After the morning cub feed, reality strikes as we sit on our beds in our room, Tamara – my English roommate – and I packing up the last of our belongings as the rain patters heavily outside our window, Mr. Crow pressing close and looking in at us from the unusually dark mid-morning courtyard. Z, Tamara and I chat as I stuff bunches of clothes, dirty and clean, into my duffle. We laugh about the fun we’d had and talk gently about what lies ahead for each of us, and talk about the cubs who we all love purely. The vibe, nurtured by the weather outside, is mellow and the feeling of change is imminent.
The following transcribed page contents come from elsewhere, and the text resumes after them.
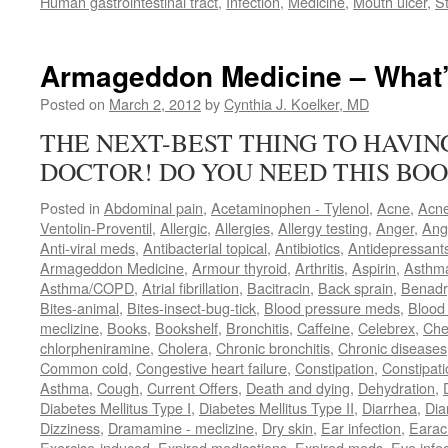
Human gastrointestinal tract
,
Infection
,
Medicine
,
Mouth ulcer
,
S
Armageddon Medicine – What’
Posted on
March 2, 2012
by
Cynthia J. Koelker, MD
THE NEXT-BEST THING TO HAVI
DOCTOR! DO YOU NEED THIS BOO
Posted in
Abdominal pain
,
Acetaminophen - Tylenol
,
Acne
,
Acn
Ventolin-Proventil
,
Allergic
,
Allergies
,
Allergy testing
,
Anger
,
Ang
Anti-viral meds
,
Antibacterial topical
,
Antibiotics
,
Antidepressant
Armageddon Medicine
,
Armour thyroid
,
Arthritis
,
Aspirin
,
Asthm
Asthma/COPD
,
Atrial fibrillation
,
Bacitracin
,
Back sprain
,
Benadr
Bites-animal
,
Bites-insect-bug-tick
,
Blood pressure meds
,
Blood 
meclizine
,
Books
,
Bookshelf
,
Bronchitis
,
Caffeine
,
Celebrex
,
Che
chlorpheniramine
,
Cholera
,
Chronic bronchitis
,
Chronic diseases
Common cold
,
Congestive heart failure
,
Constipation
,
Constipati
Asthma
,
Cough
,
Current Offers
,
Death and dying
,
Dehydration
,
Diabetes Mellitus Type I
,
Diabetes Mellitus Type II
,
Diarrhea
,
Dia
Dizziness
,
Dramamine - meclizine
,
Dry skin
,
Ear infection
,
Earac
Exercise-induced
,
Expired medications
,
Expired meds
,
Eye infec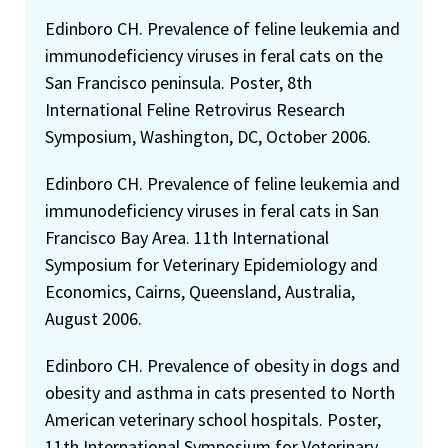
Edinboro CH. Prevalence of feline leukemia and
immunodeficiency viruses in feral cats on the
San Francisco peninsula. Poster, 8th
International Feline Retrovirus Research
Symposium, Washington, DC, October 2006.
Edinboro CH. Prevalence of feline leukemia and
immunodeficiency viruses in feral cats in San
Francisco Bay Area. 11th International
Symposium for Veterinary Epidemiology and
Economics, Cairns, Queensland, Australia,
August 2006.
Edinboro CH. Prevalence of obesity in dogs and
obesity and asthma in cats presented to North
American veterinary school hospitals. Poster,
11th International Symposium for Veterinary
I check the black digital watch on my left wrist and I find that it’s almost 11am, when our car is due to arrive and bring the seven (out of twelve) of us back to Johannesburg. I know I have to see the cubs once more. After I pack the last of my things and stare at the now-empty space around my bed, in the room that had been my home for the last month where I’d gained a new – but temporary – family, I set out across the field to the barn once again. I go inside the cubs’ den with Tamara and Joana, who films us playing with them despite the heavy rain, the muddy cubs, and the fact that we are no longer in our ‘work clothes. ’ As I push the enclosure door shut and the latch locks with its familiar metal ‘clank,’ they come padding around the corner from their playground area, trotting toward us and meowing in their high-pitched voices, loudly, longingly. They slink in their puppy-like, cat-like way around us in circles and look up straight into our eyes with their wide, icy blue eyes, uttering their crackling little roars. Their soft white fur is slathered with brown mud and they look even more infantile. Tamara and I make the most of our time with them and I cuddle Kovu, the runt and most feisty one of them all, for as long as I can. When my friends walk out, I stand there for a few more seconds alone and tears well in my eyes. I look at the cubs and take them in, trying to memorize them. I say goodbye and shut the gate behind me, knowing memory will never be enough.
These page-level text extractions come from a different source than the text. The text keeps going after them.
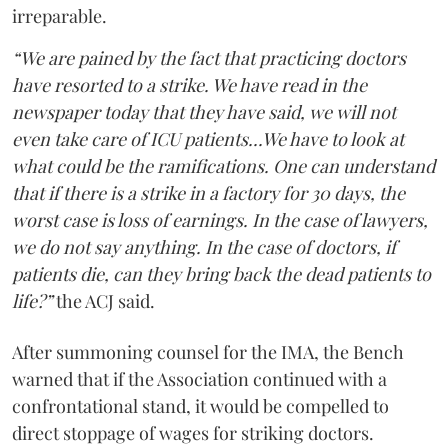
irreparable.
“We are pained by the fact that practicing doctors
have resorted to a strike. We have read in the
newspaper today that they have said, we will not
even take care of ICU patients...We have to look at
what could be the ramifications. One can understand
that if there is a strike in a factory for 30 days, the
worst case is loss of earnings. In the case of lawyers,
we do not say anything. In the case of doctors, if
patients die, can they bring back the dead patients to
life?”
the ACJ said.
After summoning counsel for the IMA, the Bench
warned that if the Association continued with a
confrontational stand, it would be compelled to
direct stoppage of wages for striking doctors.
The white van arrives and you can cut the resistance in the air with a knife. No one wants to leave. After throwing our ample duffle bags and backpacks into the car, everyone gathers in the grassy field – the twelve volunteers along with Petronel and Angelique, a girl from South Africa who manages the animals under Petronel and who I grew quite close with. Though she is two years younger than I am, we share a birthday as well as similar personality traits and ideas, things we discovered while cutting raw meat every day for hours on end, even one time at 10pm in the cold, windy barn after realizing there was not enough in the buckets for the morning cat feeds. We all hug each other for the last time and say our goodbyes tearfully, in the damp mist under the cold grey sky. I climb into the van and sit next to Tamara in the middle row, the sound of tires rolling forward on the hard dirt punctuated by a dull sense of gloom inside. Looking back at our friends getting farther away by the second, tears roll steadily down my cheeks, which are flushed and already moist from the relentless wet weather. I gaze out the front window as we make our way down the long, winding, unpaved driveway through the rolling fields. As we descend lower and approach closer to the gate at the main road, I’m penetrated by a profound sadness that is impossible to express with words. I feel rooted to the ground here, yet I am being wrenched out and pulled away. I know in this moment – so completely and without any doubt – that I will come back to live and work in Africa.